Work instructions
Can you quote, word for word, the lines in the records below from the one containing "family: Campanulaceae" through the one containing "genus: Olearia", with both of those lines included and nothing else?

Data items
• • •
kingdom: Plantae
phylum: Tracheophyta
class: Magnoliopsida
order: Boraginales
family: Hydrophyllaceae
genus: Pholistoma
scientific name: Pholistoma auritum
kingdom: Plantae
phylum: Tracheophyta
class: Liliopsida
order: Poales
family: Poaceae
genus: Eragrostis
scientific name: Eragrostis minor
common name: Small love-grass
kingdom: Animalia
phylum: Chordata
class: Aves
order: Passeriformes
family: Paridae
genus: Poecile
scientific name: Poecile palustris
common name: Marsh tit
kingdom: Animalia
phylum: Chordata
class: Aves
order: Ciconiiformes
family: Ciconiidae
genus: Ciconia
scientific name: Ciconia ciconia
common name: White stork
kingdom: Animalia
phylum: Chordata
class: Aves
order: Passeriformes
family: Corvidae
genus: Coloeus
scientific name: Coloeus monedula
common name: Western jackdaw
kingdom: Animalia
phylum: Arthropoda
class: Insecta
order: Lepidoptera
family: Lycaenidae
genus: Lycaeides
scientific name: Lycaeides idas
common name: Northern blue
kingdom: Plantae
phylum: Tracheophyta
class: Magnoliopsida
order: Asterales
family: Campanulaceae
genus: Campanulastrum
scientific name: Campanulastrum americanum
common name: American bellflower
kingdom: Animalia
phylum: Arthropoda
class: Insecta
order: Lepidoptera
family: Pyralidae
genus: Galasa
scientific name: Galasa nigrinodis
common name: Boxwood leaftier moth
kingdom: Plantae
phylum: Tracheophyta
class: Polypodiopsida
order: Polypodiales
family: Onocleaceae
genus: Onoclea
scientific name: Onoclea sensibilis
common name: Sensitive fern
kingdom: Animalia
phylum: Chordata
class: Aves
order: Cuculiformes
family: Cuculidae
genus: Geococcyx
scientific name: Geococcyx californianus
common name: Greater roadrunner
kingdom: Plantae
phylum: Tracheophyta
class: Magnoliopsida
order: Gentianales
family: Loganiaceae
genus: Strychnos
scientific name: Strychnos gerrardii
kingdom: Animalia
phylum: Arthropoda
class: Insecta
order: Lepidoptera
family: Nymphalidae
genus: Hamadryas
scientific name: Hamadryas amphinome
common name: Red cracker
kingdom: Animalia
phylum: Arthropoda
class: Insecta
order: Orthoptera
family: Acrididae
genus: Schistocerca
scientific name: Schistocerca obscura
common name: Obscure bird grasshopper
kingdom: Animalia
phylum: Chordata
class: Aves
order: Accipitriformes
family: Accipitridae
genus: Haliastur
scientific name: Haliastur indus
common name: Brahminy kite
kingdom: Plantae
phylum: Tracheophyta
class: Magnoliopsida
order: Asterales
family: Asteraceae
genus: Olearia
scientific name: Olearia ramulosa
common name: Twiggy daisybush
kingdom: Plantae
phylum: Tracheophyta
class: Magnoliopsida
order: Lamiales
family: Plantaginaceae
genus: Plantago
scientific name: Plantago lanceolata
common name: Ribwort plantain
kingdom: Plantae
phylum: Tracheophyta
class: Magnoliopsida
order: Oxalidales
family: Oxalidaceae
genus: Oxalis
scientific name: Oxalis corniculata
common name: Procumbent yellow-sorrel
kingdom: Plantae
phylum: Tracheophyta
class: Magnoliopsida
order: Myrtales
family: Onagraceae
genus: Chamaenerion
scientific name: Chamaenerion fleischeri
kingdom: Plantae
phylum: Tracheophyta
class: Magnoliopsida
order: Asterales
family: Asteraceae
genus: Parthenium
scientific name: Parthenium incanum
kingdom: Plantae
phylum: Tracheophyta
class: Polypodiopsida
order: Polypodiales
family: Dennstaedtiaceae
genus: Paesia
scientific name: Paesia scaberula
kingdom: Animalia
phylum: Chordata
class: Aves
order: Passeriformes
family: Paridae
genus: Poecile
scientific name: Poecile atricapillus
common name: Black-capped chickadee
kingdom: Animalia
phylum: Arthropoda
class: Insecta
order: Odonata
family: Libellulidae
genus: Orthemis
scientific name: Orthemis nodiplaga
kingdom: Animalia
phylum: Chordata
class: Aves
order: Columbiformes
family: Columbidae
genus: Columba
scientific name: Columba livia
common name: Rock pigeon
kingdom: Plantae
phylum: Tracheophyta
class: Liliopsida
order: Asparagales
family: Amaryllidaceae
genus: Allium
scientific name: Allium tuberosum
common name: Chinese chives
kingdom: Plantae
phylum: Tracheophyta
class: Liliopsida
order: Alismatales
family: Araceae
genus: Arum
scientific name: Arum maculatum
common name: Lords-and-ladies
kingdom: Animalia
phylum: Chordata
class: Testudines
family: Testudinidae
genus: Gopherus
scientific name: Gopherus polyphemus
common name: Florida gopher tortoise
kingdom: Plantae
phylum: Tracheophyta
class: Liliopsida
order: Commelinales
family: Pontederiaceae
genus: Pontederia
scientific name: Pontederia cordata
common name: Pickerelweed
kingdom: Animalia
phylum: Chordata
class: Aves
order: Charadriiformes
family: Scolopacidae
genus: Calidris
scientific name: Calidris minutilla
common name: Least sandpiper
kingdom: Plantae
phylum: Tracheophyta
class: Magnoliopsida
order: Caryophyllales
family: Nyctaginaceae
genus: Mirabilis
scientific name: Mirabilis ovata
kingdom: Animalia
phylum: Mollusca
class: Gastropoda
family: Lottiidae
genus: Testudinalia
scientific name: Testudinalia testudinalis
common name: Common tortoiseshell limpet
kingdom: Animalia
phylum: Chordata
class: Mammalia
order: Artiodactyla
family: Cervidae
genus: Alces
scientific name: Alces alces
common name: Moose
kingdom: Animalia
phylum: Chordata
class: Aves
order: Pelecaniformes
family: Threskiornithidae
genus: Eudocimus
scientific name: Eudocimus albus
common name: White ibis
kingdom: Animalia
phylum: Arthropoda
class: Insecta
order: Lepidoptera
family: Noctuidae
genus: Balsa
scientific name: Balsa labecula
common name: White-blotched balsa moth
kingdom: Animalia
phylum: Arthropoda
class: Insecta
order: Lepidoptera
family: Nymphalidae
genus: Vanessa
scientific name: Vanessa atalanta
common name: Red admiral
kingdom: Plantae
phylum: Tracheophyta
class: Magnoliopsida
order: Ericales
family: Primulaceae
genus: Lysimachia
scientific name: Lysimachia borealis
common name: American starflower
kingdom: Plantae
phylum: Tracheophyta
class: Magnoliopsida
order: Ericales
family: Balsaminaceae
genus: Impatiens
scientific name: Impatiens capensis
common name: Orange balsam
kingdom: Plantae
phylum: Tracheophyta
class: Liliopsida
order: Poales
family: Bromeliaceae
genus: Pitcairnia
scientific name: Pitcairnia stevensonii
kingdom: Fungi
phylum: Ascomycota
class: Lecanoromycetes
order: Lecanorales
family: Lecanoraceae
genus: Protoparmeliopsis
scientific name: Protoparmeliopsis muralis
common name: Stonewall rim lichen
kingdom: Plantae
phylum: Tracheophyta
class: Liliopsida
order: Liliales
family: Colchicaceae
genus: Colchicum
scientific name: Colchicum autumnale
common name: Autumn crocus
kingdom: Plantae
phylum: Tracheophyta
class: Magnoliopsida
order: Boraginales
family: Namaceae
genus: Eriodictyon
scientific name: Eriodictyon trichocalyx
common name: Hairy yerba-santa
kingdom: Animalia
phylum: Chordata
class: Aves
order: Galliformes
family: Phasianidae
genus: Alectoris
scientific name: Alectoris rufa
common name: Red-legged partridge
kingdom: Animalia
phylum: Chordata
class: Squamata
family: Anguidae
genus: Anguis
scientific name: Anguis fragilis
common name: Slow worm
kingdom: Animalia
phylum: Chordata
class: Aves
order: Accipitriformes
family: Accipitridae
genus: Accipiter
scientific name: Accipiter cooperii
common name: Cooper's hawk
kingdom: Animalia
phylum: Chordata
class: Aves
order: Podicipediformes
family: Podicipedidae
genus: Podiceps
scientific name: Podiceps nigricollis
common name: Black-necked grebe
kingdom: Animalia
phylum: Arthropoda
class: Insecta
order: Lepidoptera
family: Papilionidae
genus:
• • •
Answer to this problem
family: Campanulaceae
genus: Campanulastrum
scientific name: Campanulastrum americanum
common name: American bellflower
kingdom: Animalia
phylum: Arthropoda
class: Insecta
order: Lepidoptera
family: Pyralidae
genus: Galasa
scientific name: Galasa nigrinodis
common name: Boxwood leaftier moth
kingdom: Plantae
phylum: Tracheophyta
class: Polypodiopsida
order: Polypodiales
family: Onocleaceae
genus: Onoclea
scientific name: Onoclea sensibilis
common name: Sensitive fern
kingdom: Animalia
phylum: Chordata
class: Aves
order: Cuculiformes
family: Cuculidae
genus: Geococcyx
scientific name: Geococcyx californianus
common name: Greater roadrunner
kingdom: Plantae
phylum: Tracheophyta
class: Magnoliopsida
order: Gentianales
family: Loganiaceae
genus: Strychnos
scientific name: Strychnos gerrardii
kingdom: Animalia
phylum: Arthropoda
class: Insecta
order: Lepidoptera
family: Nymphalidae
genus: Hamadryas
scientific name: Hamadryas amphinome
common name: Red cracker
kingdom: Animalia
phylum: Arthropoda
class: Insecta
order: Orthoptera
family: Acrididae
genus: Schistocerca
scientific name: Schistocerca obscura
common name: Obscure bird grasshopper
kingdom: Animalia
phylum: Chordata
class: Aves
order: Accipitriformes
family: Accipitridae
genus: Haliastur
scientific name: Haliastur indus
common name: Brahminy kite
kingdom: Plantae
phylum: Tracheophyta
class: Magnoliopsida
order: Asterales
family: Asteraceae
genus: Olearia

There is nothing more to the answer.